======== Record set ========
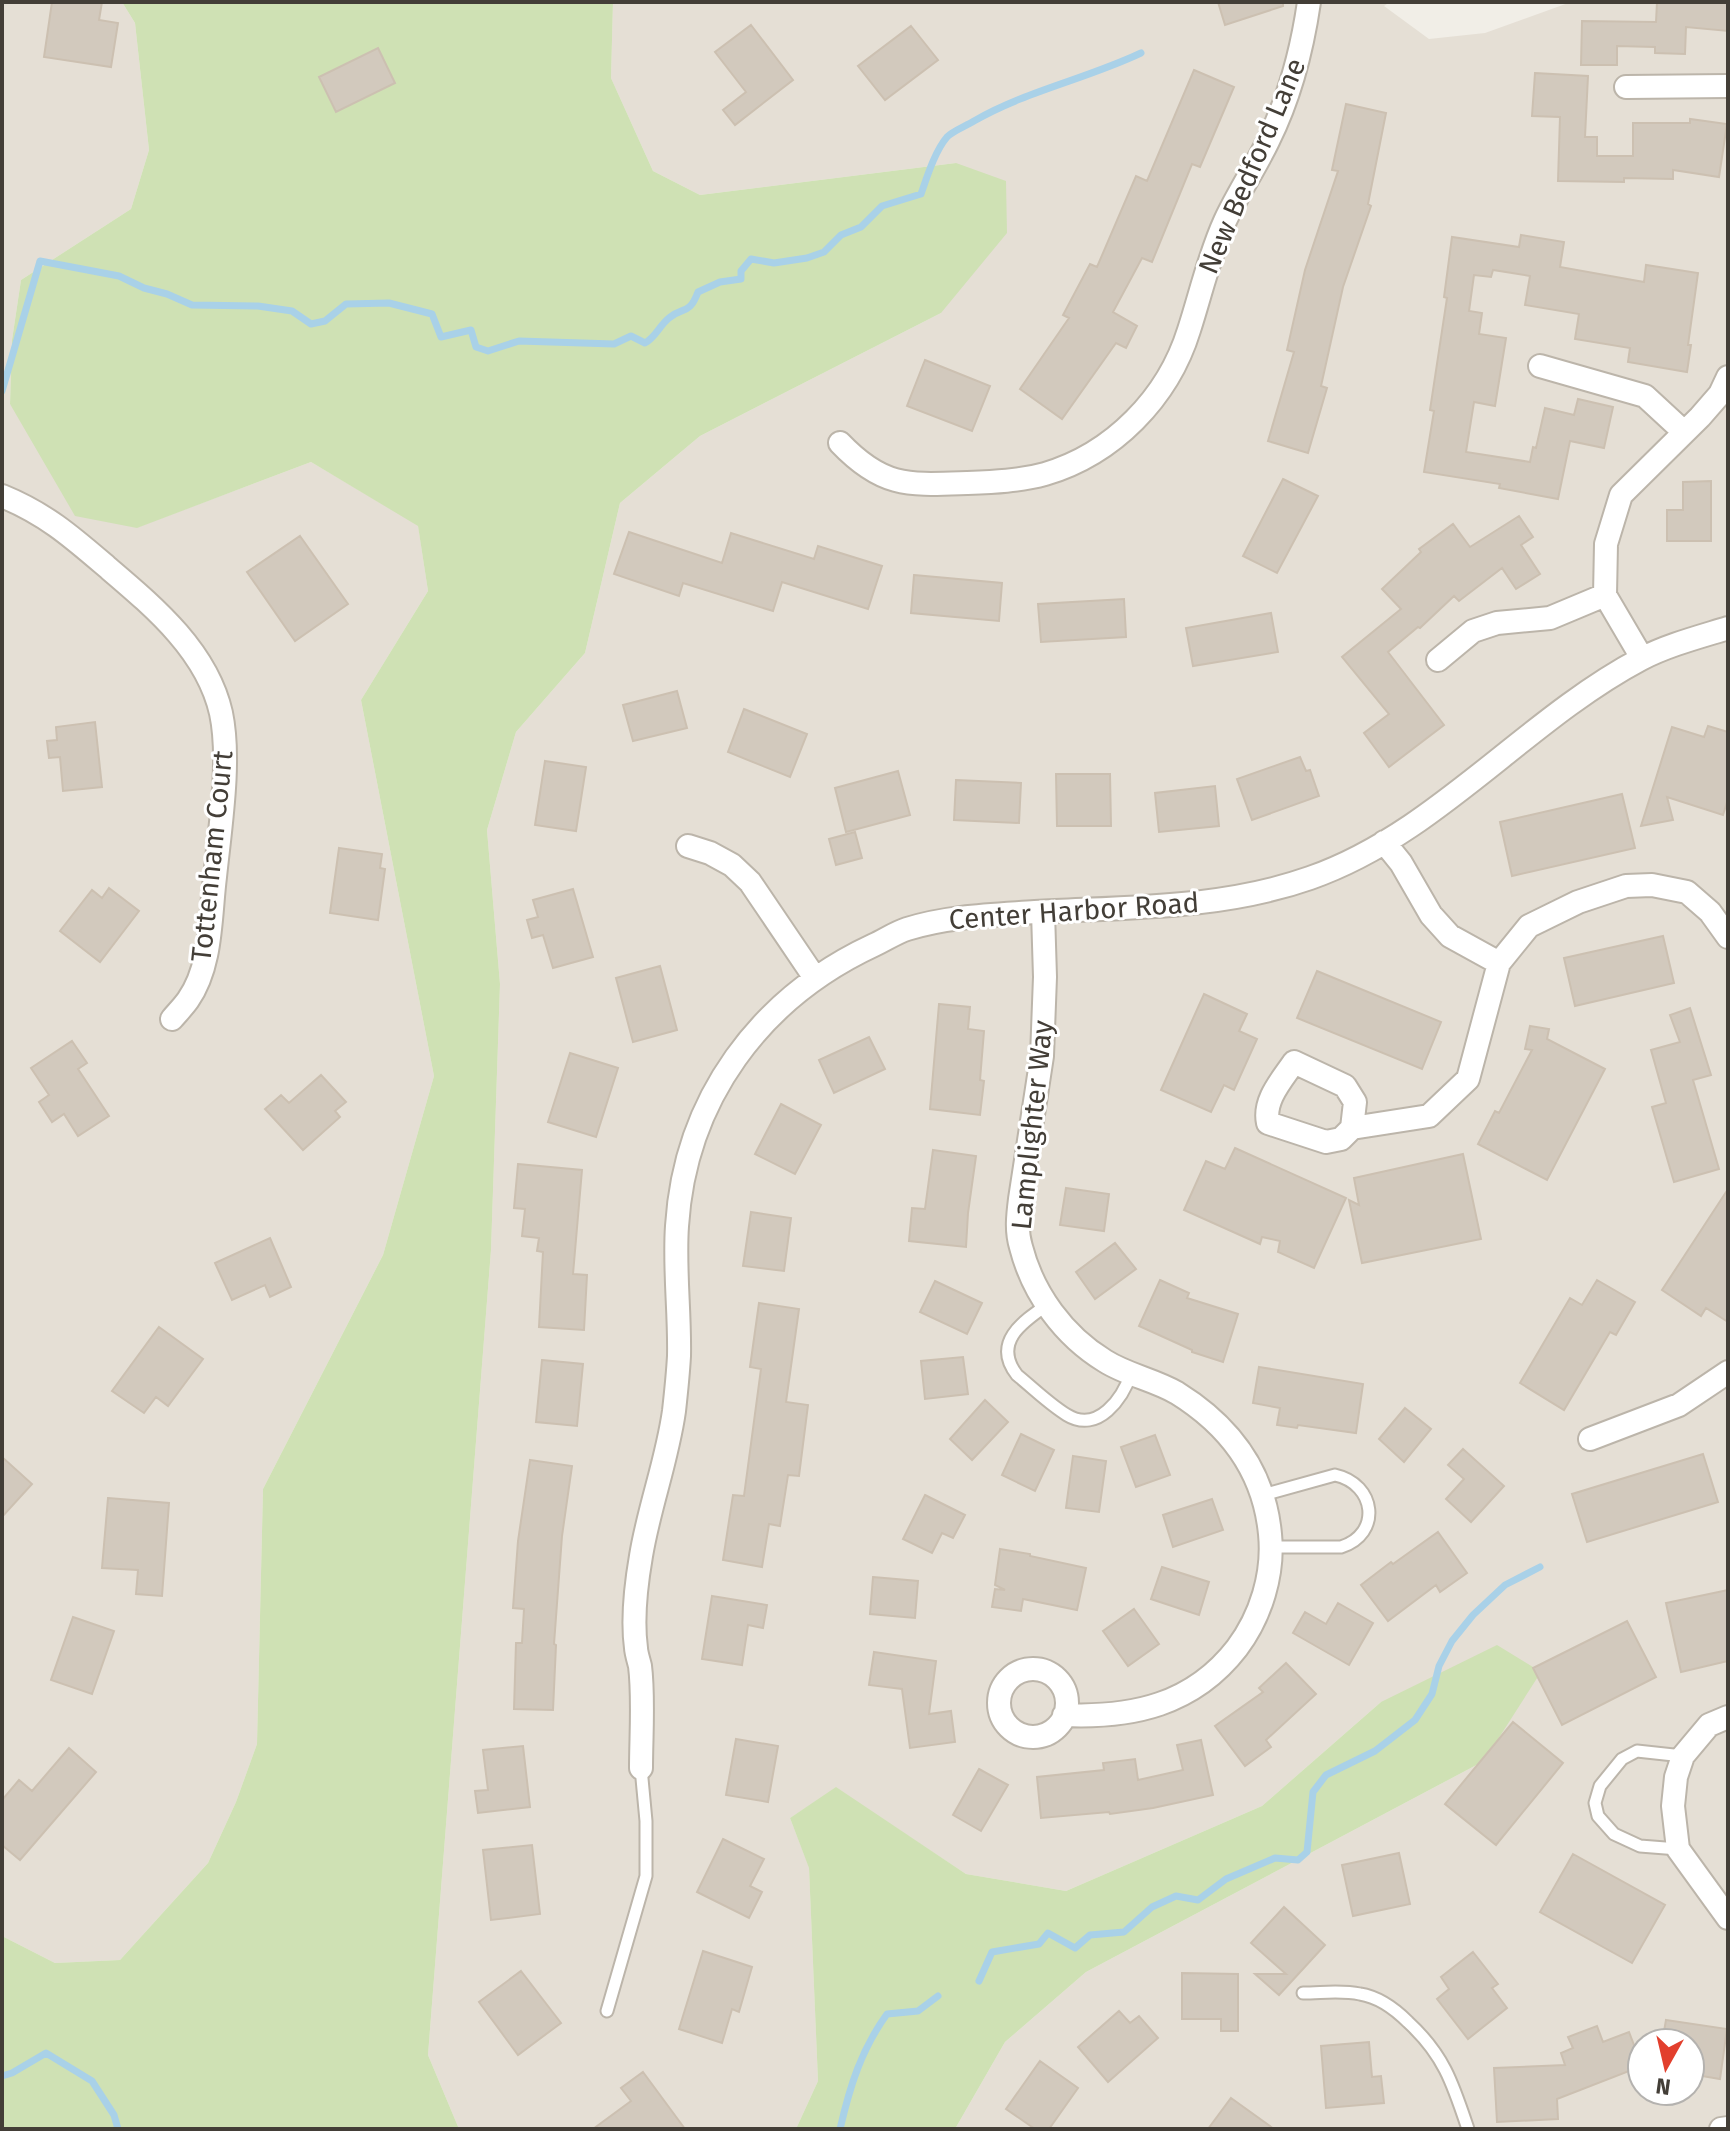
<svg xmlns="http://www.w3.org/2000/svg" width="1730" height="2131" font-family="'Fira Sans',sans-serif">
	<style>
		.residential { fill: #e5dfd5; fill-rule: evenodd }
		.green { fill: #cfe1b4 }
		.lines { fill: none; stroke-linecap: round; stroke-linejoin: round }
		.stream { stroke: #a9d1e8; stroke-width: 7 }
		.building { fill: #d2c9bd; stroke: #ccc0b1; stroke-width: 2 }
		.service-casing { stroke: #bcb5aa; stroke-width: 15 }
		.minor-casing { stroke: #bcb5aa; stroke-width: 26 }
		.service { stroke: #fff; stroke-width: 11 }
		.minor { stroke: #fff; stroke-width: 22 }
		.labels { text-anchor: middle; dominant-baseline: central; stroke-width: 6; stroke-linejoin: round; paint-order: stroke }
		.street-label { font-size: 28px; fill: #433e37; stroke: #fff }
	</style>
	<rect width="100%" height="100%" fill="#f1eee7"/>
	<path class="residential" d="M2,2H122L135,23L149,150L131,209L21,280L12,340L10,404L138,527L311,462L418,525L428,591L361,700L434,1076L383,1255L263,1489L257,1744L236,1802L208,1863L120,1960L55,1963L2,1936Z
		M613,2H1390L1384,6L1429,39L1485,33L1571,2H1728V2129H955L1005,2042L1086,1972L1484,1761L1381,1702L1262,1806L1066,1891L966,1874L836,1788L790,1818L809,1867L818,2081L796,2129H459L428,2055L491,1250L500,984L487,830L516,732L585,653L620,503L700,436L941,313L956,163L700,195L653,171L611,78ZM1642,2043H1690V2091H1642Z"/>
	<path class="green" d="M122,2H613L611,78L653,171L700,195L956,163L1006,181L1007,233L941,313L700,436L620,503L585,653L516,732L487,830L500,984L491,1250L428,2055L459,2129H2V1936L55,1963L120,1960L208,1863L236,1802L257,1744L263,1489L383,1255L434,1076L361,700L428,591L418,526L311,462L137,528L75,516L10,404L12,340L21,280L131,209L149,150L135,23Z
		M1497,1645L1541,1672L1484,1761L1086,1972L1005,2042L955,2129H796L818,2081L809,1868L790,1818L836,1787L966,1874L1066,1891L1262,1806L1381,1702Z"/>
	<g class="lines">
		<path class="stream" d="M2,391L40,261L119,276L144,288L167,294L192,305L258,306L292,311L311,324L325,321L346,304L389,303L432,314L441,337L471,330L476,347L488,351L519,341L614,344L631,336L645,343C656,337 659,326 669,318C683,306 689,316 698,292L720,282L741,279V271L751,259L774,263L807,258L824,252L841,235L861,227L882,206L921,194C927,177 935,151 947,137C953,131 966,126 974,121C1026,91 1086,79 1141,53
			M979,1981L992,1952L1039,1944L1048,1933L1075,1948L1090,1935L1124,1932L1152,1907L1176,1896L1198,1900L1226,1879L1275,1858L1298,1860L1307,1852L1313,1792L1326,1775L1375,1751L1415,1720L1432,1694L1439,1666L1452,1641L1473,1615L1505,1585L1540,1567
			M2,2076L12,2073L46,2053L92,2081L114,2115L118,2129
			M840,2129C850,2086 861,2050 887,2014L918,2011L938,1996"/>
	</g>
	<path class="building" d="M52,2H102L99,20L118,23L111,67L44,57Z
		M1218,2H1283V6L1225,25Z
		M1657,2H1728V31L1686,27L1685,54L1655,53V47L1617,46V65H1581L1582,21L1656,22Z
		M751,25L793,80L735,125L723,110L746,92L715,52Z
		M911,26L938,60L885,100L858,66Z
		M378,48L395,83L336,112L319,77Z
		M1194,70L1234,87L1200,167L1192,164L1152,262L1142,258L1113,312L1137,326L1126,348L1116,343L1062,419L1020,389L1069,318L1063,315L1090,264L1097,267L1136,176L1147,181Z
		M1535,73L1588,76L1585,137H1597V156H1633V123H1690V119L1727,124L1719,177L1673,170V179L1624,178V182L1558,181L1560,117L1532,116Z
		M1346,104L1386,113L1368,204L1371,206L1343,287L1321,386L1327,388L1308,453L1268,441L1294,352L1287,350L1305,270L1338,171L1332,170Z
		M1521,235L1564,242L1560,267L1644,282L1646,265L1698,273L1688,345H1691L1687,372L1628,362L1630,348L1575,339L1579,314L1525,305L1530,276L1493,270L1491,277L1474,275L1469,311L1482,313L1479,334L1506,338L1495,406L1474,402L1466,452L1530,462L1533,447L1536,448L1545,408L1574,415L1578,399L1613,407L1604,448L1570,441L1558,499L1499,488L1500,484L1424,472L1434,411L1430,410L1447,298L1444,297L1452,237L1519,247Z
		M925,360L990,386L972,431L907,406Z
		M1283,479L1318,496L1277,573L1243,556Z
		M1711,481V541H1667V510H1683V482Z
		M1519,516L1533,537L1521,545L1540,574L1516,589L1502,568L1459,601L1454,596L1420,628L1418,627L1388,652L1444,725L1389,767L1364,733L1389,714L1342,657L1401,609L1382,589L1421,552L1419,549L1453,524L1470,547Z
		M629,532L722,563L731,533L814,559L818,546L882,566L868,609L782,582L773,611L683,583L679,596L614,574Z
		M300,536L348,604L295,641L247,572Z
		M914,575L1002,583L999,621L911,613Z
		M1124,599L1126,637L1041,642L1038,604Z
		M1271,613L1278,652L1193,666L1186,628Z
		M677,691L687,728L633,741L623,705Z
		M744,709L807,734L790,777L728,752Z
		M95,722L102,787L63,791L60,757L49,758L47,741L57,740L56,727Z
		M1708,726L1728,732V799L1723,815L1667,797L1673,820L1641,826L1672,727L1704,737Z
		M1300,757L1306,771L1310,770L1319,796L1252,820L1237,779Z
		M545,761L586,767L576,831L535,825Z
		M898,771L910,815L846,832L835,788Z
		M1056,774H1110L1111,826H1057Z
		M956,780L1021,783L1019,823L954,820Z
		M1215,786L1219,826L1159,832L1155,793Z
		M1622,794L1635,848L1512,876L1500,822Z
		M855,832L862,858L836,865L829,839Z
		M339,848L382,854L380,868L385,869L378,920L330,913Z
		M109,888L139,911L100,962L60,931L92,890L102,898Z
		M573,889L593,957L553,968L543,935L532,938L527,920L538,917L533,900Z
		M1663,936L1674,983L1575,1006L1564,958Z
		M660,966L677,1030L633,1042L616,978Z
		M1317,971L1441,1022L1422,1069L1297,1018Z
		M1204,994L1247,1014L1239,1031L1257,1039L1234,1090L1224,1085L1211,1112L1161,1090Z
		M939,1004L970,1007L968,1029L984,1031L980,1080L984,1081L980,1115L930,1109Z
		M1690,1008L1711,1075L1693,1080L1719,1169L1674,1182L1652,1107L1666,1103L1651,1050L1680,1042L1670,1015Z
		M1530,1026L1549,1029L1547,1039L1605,1069L1547,1180L1478,1144L1495,1111L1499,1113L1532,1050L1525,1049Z
		M869,1037L885,1069L834,1093L819,1060Z
		M72,1041L87,1063L78,1069L109,1116L78,1136L64,1114L52,1122L39,1102L49,1095L31,1068Z
		M570,1053L618,1068L596,1137L548,1122Z
		M321,1075L346,1102L335,1111L340,1117L303,1150L265,1109L281,1095L289,1103Z
		M781,1104L821,1125L795,1174L755,1154Z
		M1235,1148L1346,1198L1314,1268L1278,1252L1280,1241L1262,1237L1260,1244L1184,1210L1206,1161L1225,1169Z
		M933,1150L976,1156L968,1213L966,1247L909,1241L912,1208L925,1209Z
		M1463,1154L1481,1239L1362,1263L1349,1200L1359,1205L1354,1178Z
		M518,1164L582,1170L573,1274L587,1275L584,1330L539,1327L543,1252L537,1251L539,1238L522,1236L525,1209L514,1208Z
		M1066,1188L1109,1194L1104,1231L1060,1225Z
		M1728,1189V1322L1706,1308L1701,1316L1662,1290Z
		M751,1212L791,1218L784,1271L743,1266Z
		M270,1238L291,1287L270,1297L265,1285L232,1300L215,1263Z
		M1115,1243L1136,1269L1095,1299L1076,1272Z
		M1160,1280L1189,1293L1187,1298L1238,1314L1223,1362L1192,1352V1350L1139,1326Z
		M1597,1280L1635,1302L1616,1335L1610,1332L1564,1410L1520,1383L1570,1298L1582,1305Z
		M935,1281L982,1303L967,1334L920,1312Z
		M759,1303L799,1309L786,1402L808,1405L799,1476L788,1475L780,1526L769,1524L762,1567L723,1560L733,1495L744,1496L761,1369L750,1367Z
		M159,1327L203,1359L168,1406L156,1397L144,1413L112,1391Z
		M963,1357L968,1394L925,1399L921,1361Z
		M542,1360L583,1364L577,1426L536,1422Z
		M1259,1367L1363,1384L1356,1433L1298,1425L1297,1428L1277,1425L1280,1408L1253,1403Z
		M985,1400L1008,1422L972,1460L950,1439Z
		M1405,1408L1431,1429L1404,1462L1379,1439Z
		M1021,1434L1054,1450L1035,1491L1002,1475Z
		M1155,1435L1170,1475L1136,1487L1121,1447Z
		M1463,1449L1504,1486L1471,1522L1446,1499L1464,1479L1448,1465Z
		M1703,1454L1718,1502L1587,1542L1572,1494Z
		M1073,1456L1106,1461L1099,1512L1066,1508Z
		M2,1457L32,1484L2,1517Z
		M530,1460L572,1466L562,1536L554,1644L556,1645L553,1710L514,1709L516,1643H522L524,1609L513,1608L518,1541Z
		M925,1495L965,1515L953,1538L942,1533L932,1553L903,1539Z
		M108,1498L169,1503L162,1596L136,1594L138,1570L102,1568Z
		M1212,1499L1223,1530L1173,1547L1163,1515Z
		M1438,1532L1467,1573L1440,1592L1436,1585L1388,1621L1361,1585L1391,1562L1393,1564Z
		M1000,1549L1030,1554V1556L1086,1568L1077,1610L1023,1599L1021,1611L992,1607L995,1589L1005,1590L995,1585Z
		M1162,1567L1209,1582L1199,1615L1151,1599Z
		M873,1577L918,1581L915,1618L870,1614Z
		M1728,1590V1661L1681,1672L1666,1603Z
		M712,1596L767,1605L763,1628L748,1625L742,1665L702,1659Z
		M1338,1603L1373,1623L1349,1665L1293,1633L1305,1612L1326,1624Z
		M1134,1609L1159,1644L1128,1666L1103,1631Z
		M73,1617L114,1631L92,1694L51,1680Z
		M1627,1621L1656,1677L1562,1725L1533,1668Z
		M874,1652L936,1661L929,1714L951,1711L955,1742L910,1748L902,1689L869,1685Z
		M1286,1663L1316,1694L1266,1740L1271,1747L1245,1766L1215,1726L1263,1692L1259,1688Z
		M1513,1722L1563,1763L1496,1845L1445,1804Z
		M736,1739L778,1746L768,1802L726,1795Z
		M1201,1740L1213,1795L1153,1808L1110,1814L1109,1812L1041,1818L1037,1777L1104,1770L1103,1763L1135,1759L1138,1780L1183,1770L1177,1745Z
		M523,1746L530,1807L478,1813L475,1791L488,1790L483,1750Z
		M69,1748L96,1772L20,1860L2,1845V1800L19,1780L32,1791Z
		M979,1769L1008,1785L981,1831L953,1815Z
		M723,1839L764,1859L750,1886L762,1892L749,1918L697,1892Z
		M532,1845L540,1914L491,1920L483,1850Z
		M1399,1853L1410,1904L1353,1916L1342,1865Z
		M1573,1854L1665,1905L1632,1963L1540,1912Z
		M1284,1907L1325,1945L1279,1995L1255,1974H1286L1251,1943Z
		M703,1951L752,1967L739,2012L732,2009L722,2043L679,2029Z
		M1473,1952L1498,1984L1492,1988L1507,2008L1468,2039L1437,1999L1449,1989L1441,1977Z
		M521,1971L561,2023L518,2055L479,2002Z
		M1182,1973L1238,1974V2031H1221V2019H1182Z
		M1119,2011L1130,2023L1139,2016L1158,2038L1108,2082L1078,2047Z
		M1666,2020L1727,2029L1720,2079L1690,2074V2043H1662Z
		M1597,2026L1603,2042L1629,2032L1642,2066L1557,2099L1558,2119L1497,2122L1494,2068L1565,2065L1561,2053L1573,2048L1568,2037Z
		M1369,2042L1372,2077L1381,2076L1384,2103L1326,2108L1321,2046Z
		M1040,2061L1078,2088L1049,2129H1035L1006,2109Z
		M643,2072L685,2129H593L631,2101L621,2088Z
		M1231,2098L1274,2129H1208Z"/>
	<g class="lines">
		<g class="service-casing">
			<path id="service" d="M1047,1305C1022,1322 992,1343 1017,1375C1033,1388 1049,1404 1067,1415C1098,1434 1123,1398 1131,1373
				M1263,1495L1335,1475C1376,1484 1382,1534 1341,1547H1271
				M1678,1849L1640,1846L1614,1834L1598,1816L1595,1803L1600,1786L1622,1759L1637,1751L1683,1756
				M1303,1993C1322,1993 1341,1990 1360,1994C1379,1997 1394,2008 1408,2022C1444,2055 1453,2084 1468,2129
				M607,2011L646,1876V1821L641,1768"/>
		</g>
		<g class="minor-casing">
			<path id="minor" d="M1626,87L1728,86
				M1540,366L1645,396L1684,432
				M840,443C883,488 909,485 967,483C993,482 1020,481 1045,474C1113,454 1168,398 1189,330C1201,293 1209,256 1225,221C1238,193 1255,168 1268,141C1290,97 1302,50 1309,2
				M2,496C46,514 72,537 107,567C154,607 207,651 221,713C231,760 220,828 215,877C210,917 212,966 188,1000C183,1007 177,1013 172,1019
				M1642,658L1605,595L1606,544L1621,495L1700,417L1720,394L1728,377
				M1438,660L1473,631L1497,623L1550,618L1605,595
				M1384,842L1401,863L1431,915L1450,936L1499,963L1529,926L1578,902L1626,886L1652,885L1687,892L1710,912L1728,937
				M688,846L710,853L732,865L750,882L815,978
				M1043,912L1045,977L1042,1056L1020,1199C1018,1215 1016,1231 1021,1247C1033,1294 1064,1336 1105,1361C1127,1375 1155,1380 1177,1393C1230,1426 1264,1471 1270,1534C1274,1574 1261,1616 1237,1648C1193,1705 1132,1718 1064,1715
				M1352,1128L1355,1102L1345,1086L1294,1062C1282,1080 1263,1100 1268,1123L1326,1142L1341,1139L1352,1128L1429,1116L1468,1079L1499,963
				M1590,1439L1679,1405L1728,1372
				M999 1703a34 34 0 1 1 68 0a34 34 0 1 1-68 0Z
				M1728,1717L1709,1725L1683,1756L1676,1777L1673,1806L1678,1849L1728,1918
				M641,1768C641,1737 644,1697 640,1666C639,1662 636,1652 636,1648C632,1619 636,1585 641,1556C649,1507 667,1461 674,1411C676,1393 678,1374 679,1356C680,1313 674,1269 677,1226C685,1099 760,998 874,945C885,940 895,933 907,929C949,916 992,915 1035,912C1127,907 1222,909 1310,878C1436,834 1524,721 1641,659C1668,645 1699,637 1728,628
				M1721,2129L1728,2128"/>
		</g>
		<use href="#service" class="service"/>
		<use href="#minor" class="minor"/>
	</g>
	<g class="labels">
		<g class="street-label">
			<text transform="translate(1252 166) rotate(-67)">New Bedford Lane</text>
			<text transform="translate(212 856) rotate(-84)">Tottenham Court</text>
			<text transform="translate(1074 911) rotate(-4)">Center Harbor Road</text>
			<text transform="translate(1032 1125) rotate(-84)">Lamplighter Way</text>
		</g>
	</g>
	<rect width="1730" height="2131" fill="none" stroke="#433e37" stroke-width="8"/>
	<g transform="translate(1666 2067) rotate(188)"><circle r="38" fill="#ffffff" stroke="#b4b2af" stroke-width="2"/>
	<path d="M0-6L14 30L0 20L-14 30Z" fill="#e23f2d"/>
	<text y="-12" font-size="22" font-weight="bold" text-anchor="middle" fill="#433e37">N</text>
	</g>
</svg>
========
* What is expected *
Across the data above, how many lines include the word "casing"? Give only the number.

* Response to this task *
4